**Task description**
From the forum thread on bicycle markup, quote the passage between "## Coolhand (Jul" and "(Sep 21, 2005)", inclusive.

**** Selected excerpt ****

# Overall Bicycle Markup



## wardinside (Nov 7, 2003)

From time to time, I see posts on the markup structure on bicycles - shop prices, online prices, import prices etc.
Most seem to be from consumers; with some answers from retailers. Thus the overall picture is missed; as retailers only see their part of the channel

I think it is interesting though not much different than other industries, except that the information flow is more 'underground' in bicycles.

P&A markup is all over the place. But Bicycles as whole units do have a set 'rule of thumb' on pricing from FOB factory price to consumer list. It is 3 times. For example, a bike that leaves a factory at $500 will have a list price [msrp] of $1500.

This mutiple covers all duty, shipping, markups, and re-markups alone the way. Each step of course adds a percentage based on previous step's cost. So the retail markup applies to the factory cost, the duty, the shipping, the distriputor's markup [which in turn is on duty, shipping, etc]. So $10 of shipping is passed to retailer as $14.00 and then passed to customer as about $25. 

The math is simple but kinda fuzzy along the way; but the rule stays about the same - MSRP = 3 x factory FOB


----------



## Coolhand (Jul 28, 2002)

If correct (which I am doubtful based on my all my information), the real number in interest is wholesale actually. And the wholesale to retail margin is not *remotely* 3 times. Heck, if you are elligible for EP/Sponsored rider deals, you can get things at Manufacturer's cost- so it's not really much of a secret at all- especially if you read the trades like BRAIN, been to Interbike, worked in a shop ect. 

No 300% margins on bikes. Actually, bike margins kind of suck honestly at the IBD market. Parts and accessories have much better margins, and they are only keystoned best case senario. Labor and repairs are the financial lifeblood of many shops.

So thank you, come again.


----------



## Midwestern Biker Dude (Sep 21, 2005)

*Doesn't seem that unreasonable*



wardinside said:


> The math is simple but kinda fuzzy along the way; but the rule stays about the same - MSRP = 3 x factory FOB


With computer based gadgets the manufacturing price is about 25% of MSRP. If you spec a slightly higher priced chip, say $1 more, floor price rises $4.

Business 101 kind of stuff.


----------



## willco99 (Jun 17, 2004)

*not great*

I was a rep for a major manufacturer for a while and the margins on bikes just about pay the bills for the shop. accessories and service are the only real profit centers. that's ahy there are always parts discounts if you buy a bike...


----------



## wardinside (Nov 7, 2003)

*I guess this is harder to understand than I thought*

The process of moving a bike from a factory to a consumer has costs and markups at every step. Brokers, Agents, Shipping companies, distributors, retailers, etc.

**** Data rows ****

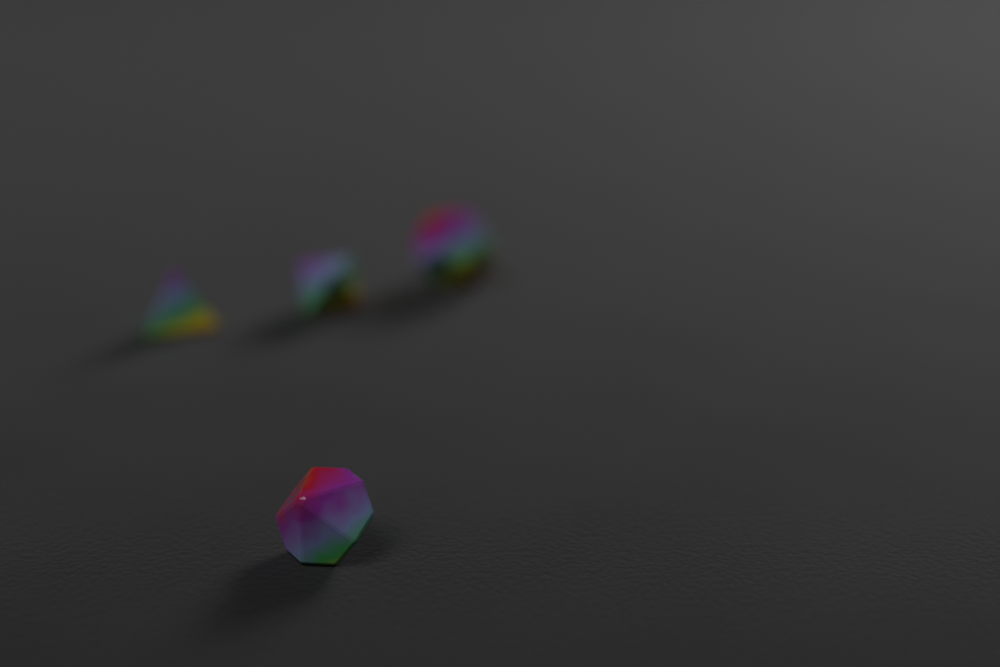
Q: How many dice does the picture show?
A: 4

****
**** Data rows ****

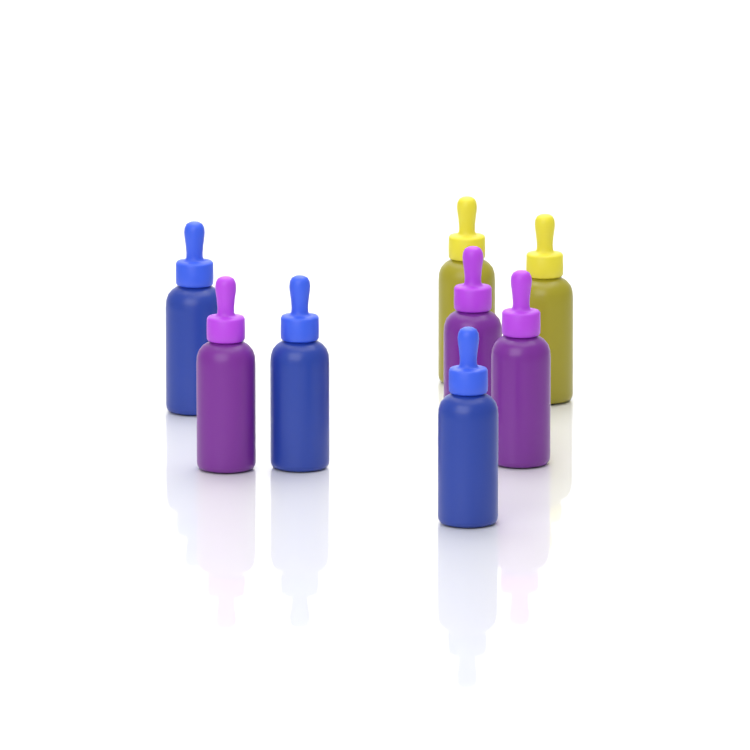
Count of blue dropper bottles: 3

****
**** Data rows ****

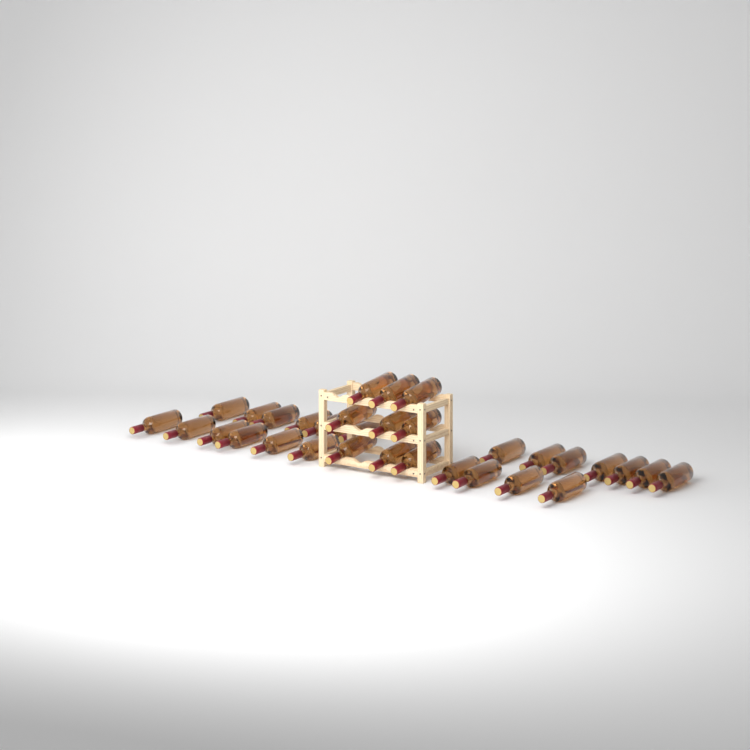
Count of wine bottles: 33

****

**Correct result**
## Coolhand (Jul 28, 2002)

If correct (which I am doubtful based on my all my information), the real number in interest is wholesale actually. And the wholesale to retail margin is not *remotely* 3 times. Heck, if you are elligible for EP/Sponsored rider deals, you can get things at Manufacturer's cost- so it's not really much of a secret at all- especially if you read the trades like BRAIN, been to Interbike, worked in a shop ect. 

No 300% margins on bikes. Actually, bike margins kind of suck honestly at the IBD market. Parts and accessories have much better margins, and they are only keystoned best case senario. Labor and repairs are the financial lifeblood of many shops.

So thank you, come again.


----------



## Midwestern Biker Dude (Sep 21, 2005)